For most of the review, I drove the Anandas off my daily driver Schiit Fulla v1. I know better can be had in the world of amps and dacs, but for something that is so small and so quick and easy to hook up, has no warmup time, and that I can cheaply replace if anything happens to it, nothing beats it. I had no desire to try running the Anandas directly out of my laptop or PC as I know the direct outs on both are tuned for gaming and so aren’t much fun to listen to. The Fulla did a fine job, but I wanted to try the Ananda with tubes before I sent it on to see if that helped with my criticisms of the treble. I broke out my Schiit Vali 2 for the first time in months and warmed it up, ran it out of my Modi (I’m still rocking the original) and gave the tube sound a spin. For my Grados and AKGs, tubes take the edge off and make those headphones a lot better, and I thought that meant tubes would pull back the treble on the Ananda. Unfortunately, tubes actually made cymbals on the Ananda go from forward to outright screechy. Everything got more defined, so instrument separation in the top end was a bit better, but the mid-range and treble also developed a harsh etch or edge to them. The tubes also pulled out a bit of that bass I loved so much. This had me stopping or skipping songs that were just unlistenable for the first time with this headphone. My HE-400is don’t like tubes either, I only tried them with the Vali 2 once and that was enough. They behaved similarly to the Anandas if memory serves. My guess is that the drivers behave differently with tubes than dynamic drivers do and maybe a higher quality tube amp can give these drivers what they need, but if you like me just want the tube sound sometimes and have one cheaper tube amp to try, skip it with the Anandas. It could also be that the drivers just expose any weaknesses in amp design and reminds us of why so many manufacturers stick to similar designs, but I don’t have a large enough sampling of amps to try and determine that.

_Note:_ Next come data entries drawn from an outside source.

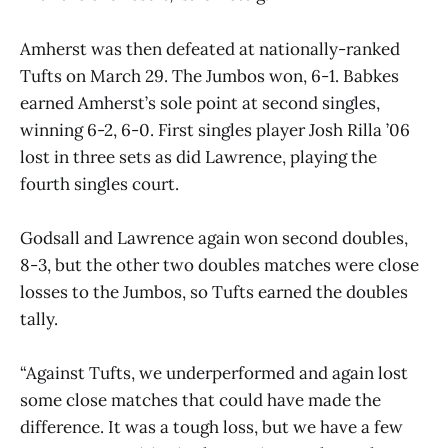
Amherst was then defeated at nationally-ranked
Tufts on March 29. The Jumbos won, 6-1. Babkes
earned Amherst’s sole point at second singles,
winning 6-2, 6-0. First singles player Josh Rilla ’06
lost in three sets as did Lawrence, playing the
fourth singles court.
Godsall and Lawrence again won second doubles,
8-3, but the other two doubles matches were close
losses to the Jumbos, so Tufts earned the doubles
tally.
“Against Tufts, we underperformed and again lost
some close matches that could have made the
difference. It was a tough loss, but we have a few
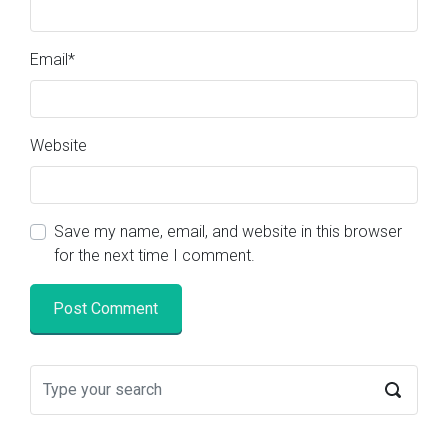
Email
*
Website
Save my name, email, and website in this browser
for the next time I comment.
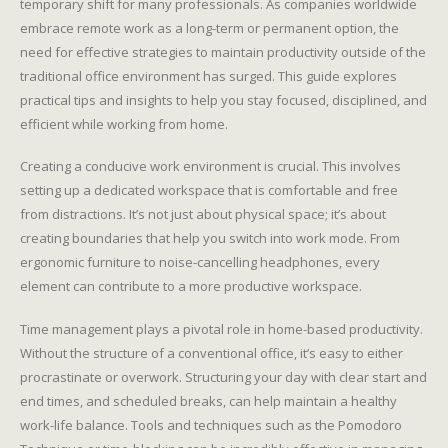
temporary shift for many professionals. As companies worldwide
embrace remote work as a long-term or permanent option, the
need for effective strategies to maintain productivity outside of the
traditional office environment has surged. This guide explores
practical tips and insights to help you stay focused, disciplined, and
efficient while working from home.
Creating a conducive work environment is crucial. This involves
setting up a dedicated workspace that is comfortable and free
from distractions. It’s not just about physical space; it’s about
creating boundaries that help you switch into work mode. From
ergonomic furniture to noise-cancelling headphones, every
element can contribute to a more productive workspace.
Time management plays a pivotal role in home-based productivity.
Without the structure of a conventional office, it’s easy to either
procrastinate or overwork. Structuring your day with clear start and
end times, and scheduled breaks, can help maintain a healthy
work-life balance. Tools and techniques such as the Pomodoro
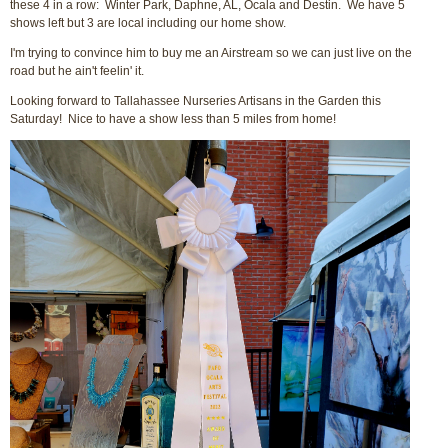
these 4 in a row: Winter Park, Daphne, AL, Ocala and Destin. We have 5
shows left but 3 are local including our home show.
I'm trying to convince him to buy me an Airstream so we can just live on the
road but he ain't feelin' it.
Looking forward to Tallahassee Nurseries Artisans in the Garden this
Saturday! Nice to have a show less than 5 miles from home!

None of this is a problem if you’re looking to listen to some music for fun (the treble isn’t bad, it’s just not AS GOOD AS the amazing bass), especially anything electronic. Just don’t use tubes. For the purposes of this review (a pleasure listening headphone), it’s a 4-star headphone (one star off for the unadjustable headband). But I said my personal goal was to see if this could replace a known good headphone in a studio environment focused primarily on critical listening. On that front, I can’t use this headphone – because it’s too good. The HE-400i is a neutral headphone, but most importantly it punishes bad mixes. The Ananda was less pleasing on material I knew had mix issues, but it was always fun to listen to it on the proper equipment. If I replace my HE-400is with Anandas, I’ll probably love my music more than I ever have, but I will not be able to make it sound good for everyone who doesn’t have a pair of Anandas laying around. This doesn’t impact my rating of the headphone in the slightest because Hifiman doesn’t advertise these as studio monitors (neither do they advertise the HE-400i as such, it just happens that that headphone is tuned just right for the job). But I did say I’d let you know if I would buy them. I need something more brutally honest with me, and the Anandas are not it, as much as I may love listening to the deepest of deep house on them.